P.-S.—Pourquoi rassembler ces deux joueurs ? Parce que.

 

[Complément du 25 décembre 2021]

Version romanesque, chez Maxime Raymond Bock : «Morel a perdu son intérêt pour le hockey l’an dernier quand Peanut a échangé Casseau contre une caisse de pucks, lequel Casseau s’est empressé d’aller gagner la coupe dans les Rocheuses, avec feu les Nordiques par-dessus le marché. Un beau duo de perdants, Peanut et son Bleuet de coach» (2021, p. 281). Peanut est, bien sûr, Réjean Houle.

 

Référence

Raymond Bock, Maxime, Morel. Roman, Montréal, Le Cheval d’août, 2021, 325 p.

De l’utilité télévisuelle du Haddock illustré

Albert Algoud, le Haddock illustré, 2004, couverture

Dès le début de la série télévisée le Bureau des légendes, l’oreille du tintinophile se tend : un personnage est surnommé Moule à gaufres.

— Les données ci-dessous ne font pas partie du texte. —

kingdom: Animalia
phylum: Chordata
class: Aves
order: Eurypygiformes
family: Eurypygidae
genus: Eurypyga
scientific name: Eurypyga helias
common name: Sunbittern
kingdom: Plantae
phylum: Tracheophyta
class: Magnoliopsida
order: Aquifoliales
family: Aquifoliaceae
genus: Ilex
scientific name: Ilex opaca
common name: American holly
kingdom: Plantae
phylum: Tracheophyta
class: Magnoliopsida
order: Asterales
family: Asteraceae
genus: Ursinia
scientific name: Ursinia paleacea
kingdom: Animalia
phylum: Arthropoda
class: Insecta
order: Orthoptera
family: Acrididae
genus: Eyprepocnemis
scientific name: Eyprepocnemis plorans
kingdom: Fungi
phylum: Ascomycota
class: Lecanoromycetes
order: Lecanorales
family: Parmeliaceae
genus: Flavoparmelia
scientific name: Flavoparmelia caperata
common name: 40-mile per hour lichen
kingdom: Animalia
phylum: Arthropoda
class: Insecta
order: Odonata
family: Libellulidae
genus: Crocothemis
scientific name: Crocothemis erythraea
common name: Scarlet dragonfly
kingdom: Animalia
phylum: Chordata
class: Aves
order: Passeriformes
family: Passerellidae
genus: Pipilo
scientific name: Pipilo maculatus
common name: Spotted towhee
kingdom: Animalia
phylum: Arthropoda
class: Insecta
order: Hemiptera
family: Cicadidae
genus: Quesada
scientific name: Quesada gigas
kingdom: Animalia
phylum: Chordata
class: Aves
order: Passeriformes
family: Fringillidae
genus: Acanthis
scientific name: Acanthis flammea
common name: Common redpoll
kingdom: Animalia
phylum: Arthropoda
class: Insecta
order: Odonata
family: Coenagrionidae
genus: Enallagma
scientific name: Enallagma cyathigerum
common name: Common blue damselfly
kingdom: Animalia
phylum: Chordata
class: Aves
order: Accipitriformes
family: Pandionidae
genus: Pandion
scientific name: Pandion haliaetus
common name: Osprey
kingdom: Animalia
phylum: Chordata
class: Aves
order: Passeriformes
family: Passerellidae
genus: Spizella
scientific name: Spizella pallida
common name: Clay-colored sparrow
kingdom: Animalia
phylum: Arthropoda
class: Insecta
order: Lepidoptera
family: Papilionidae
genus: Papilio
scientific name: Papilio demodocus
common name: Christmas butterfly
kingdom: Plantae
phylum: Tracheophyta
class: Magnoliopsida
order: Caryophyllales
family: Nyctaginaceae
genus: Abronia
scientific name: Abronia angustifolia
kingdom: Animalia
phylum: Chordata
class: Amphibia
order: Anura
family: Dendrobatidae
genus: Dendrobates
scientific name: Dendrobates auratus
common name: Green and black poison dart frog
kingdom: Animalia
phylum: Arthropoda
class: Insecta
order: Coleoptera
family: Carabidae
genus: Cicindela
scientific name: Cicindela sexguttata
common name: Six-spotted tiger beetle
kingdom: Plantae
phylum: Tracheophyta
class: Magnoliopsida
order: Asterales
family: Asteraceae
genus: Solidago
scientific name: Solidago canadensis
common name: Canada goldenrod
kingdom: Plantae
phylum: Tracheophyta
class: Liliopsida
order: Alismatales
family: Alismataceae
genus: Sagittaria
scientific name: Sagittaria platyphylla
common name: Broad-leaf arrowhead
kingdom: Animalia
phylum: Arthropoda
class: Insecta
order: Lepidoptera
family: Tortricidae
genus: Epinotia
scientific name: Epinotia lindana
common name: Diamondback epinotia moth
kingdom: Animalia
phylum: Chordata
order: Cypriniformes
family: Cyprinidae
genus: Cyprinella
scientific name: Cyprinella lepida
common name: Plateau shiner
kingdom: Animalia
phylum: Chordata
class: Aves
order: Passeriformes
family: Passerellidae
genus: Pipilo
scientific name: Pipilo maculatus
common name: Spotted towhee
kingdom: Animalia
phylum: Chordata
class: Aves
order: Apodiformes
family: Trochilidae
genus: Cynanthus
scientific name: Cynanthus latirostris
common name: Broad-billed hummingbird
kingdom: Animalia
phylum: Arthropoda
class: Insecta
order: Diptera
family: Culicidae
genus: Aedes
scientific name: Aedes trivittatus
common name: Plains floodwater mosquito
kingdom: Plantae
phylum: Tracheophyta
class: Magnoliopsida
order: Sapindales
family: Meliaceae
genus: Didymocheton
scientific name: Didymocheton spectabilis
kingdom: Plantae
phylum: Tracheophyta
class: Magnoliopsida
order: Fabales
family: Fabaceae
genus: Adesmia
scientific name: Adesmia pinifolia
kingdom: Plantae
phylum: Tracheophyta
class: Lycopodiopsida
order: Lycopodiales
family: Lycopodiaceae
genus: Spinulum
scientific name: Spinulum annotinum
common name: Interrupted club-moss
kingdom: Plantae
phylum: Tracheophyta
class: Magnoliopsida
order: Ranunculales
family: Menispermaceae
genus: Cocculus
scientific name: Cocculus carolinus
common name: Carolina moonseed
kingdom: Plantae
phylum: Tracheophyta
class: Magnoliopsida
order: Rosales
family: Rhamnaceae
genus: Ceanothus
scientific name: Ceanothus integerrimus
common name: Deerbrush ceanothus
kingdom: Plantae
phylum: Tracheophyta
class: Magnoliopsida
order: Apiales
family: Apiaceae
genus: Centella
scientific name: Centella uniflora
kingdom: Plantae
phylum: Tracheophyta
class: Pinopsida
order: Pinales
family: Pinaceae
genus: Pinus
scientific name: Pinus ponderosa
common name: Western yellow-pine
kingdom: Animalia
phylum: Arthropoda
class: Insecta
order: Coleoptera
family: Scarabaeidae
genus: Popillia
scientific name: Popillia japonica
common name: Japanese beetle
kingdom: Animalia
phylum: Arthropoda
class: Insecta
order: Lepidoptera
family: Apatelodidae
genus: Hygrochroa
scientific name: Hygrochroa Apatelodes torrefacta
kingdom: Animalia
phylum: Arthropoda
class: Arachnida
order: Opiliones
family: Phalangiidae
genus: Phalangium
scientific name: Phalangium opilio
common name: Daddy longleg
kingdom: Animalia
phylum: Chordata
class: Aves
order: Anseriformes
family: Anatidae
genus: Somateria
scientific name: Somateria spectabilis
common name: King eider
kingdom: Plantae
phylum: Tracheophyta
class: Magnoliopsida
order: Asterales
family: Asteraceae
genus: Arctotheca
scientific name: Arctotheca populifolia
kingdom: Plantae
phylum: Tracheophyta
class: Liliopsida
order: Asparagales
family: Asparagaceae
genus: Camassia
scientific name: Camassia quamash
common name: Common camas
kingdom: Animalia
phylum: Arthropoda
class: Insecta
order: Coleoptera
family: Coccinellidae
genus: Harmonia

Dans la deuxième saison, le chat sort du sac, quand Guillaume Debailly, joué par Mathieu Kassovitz, livre un secret à sa fille. Tous les agents de la Direction générale de la Sécurité extérieure, son employeur, ont un surnom venu de l’œuvre d’Hergé : Malotru, Phénomène, Cyclope, Escogriffe, Rocambole, Anacoluthe, Coloquinte, Boit-sans-soif, Bachi-bouzouk, Doryphore, Mille sabords…

Pour s’y retrouver, la consultation du Haddock illustré est bien sûr recommandée.

P.-S.—Vous trouverez d’autres allusions tintinesques ici.

P.-P.-S.—L’Oreille tendue a dit un mot du vocabulaire de cette série .

 

Référence

Algoud, Albert, le Haddock illustré. L’intégrale des jurons du capitaine Haddock, Bruxelles, Casterman, 2004 (édition revue et corrigée), 93 p. Ill. Édition originale : 1991.

Parlons pseudonymes

Atlas littéraire du Québec, 2020, couverture

Selon l’Atlas littéraire du Québec, Élise B. Larivière (1847-1911) a utilisé (au moins) deux pseudonymes durant sa carrière poétique : Zouavella et Lise du Saint-Laurent (2020, p. 49).

Si jamais l’Oreille tendue laissait tomber son pseudonyme habituel (Benoît Melançon), elle choisirait volontiers Zouavella pour le remplacer.

Restez à l’écoute.

P.-S.—Oui, l’Oreille a collaboré à cet ouvrage collectif.

 

Référence

Hébert, Pierre, Bernard Andrès et Alex Gagnon (édit.), Atlas littéraire du Québec, Montréal, Fides, 2020, xvii/496 p. Ill.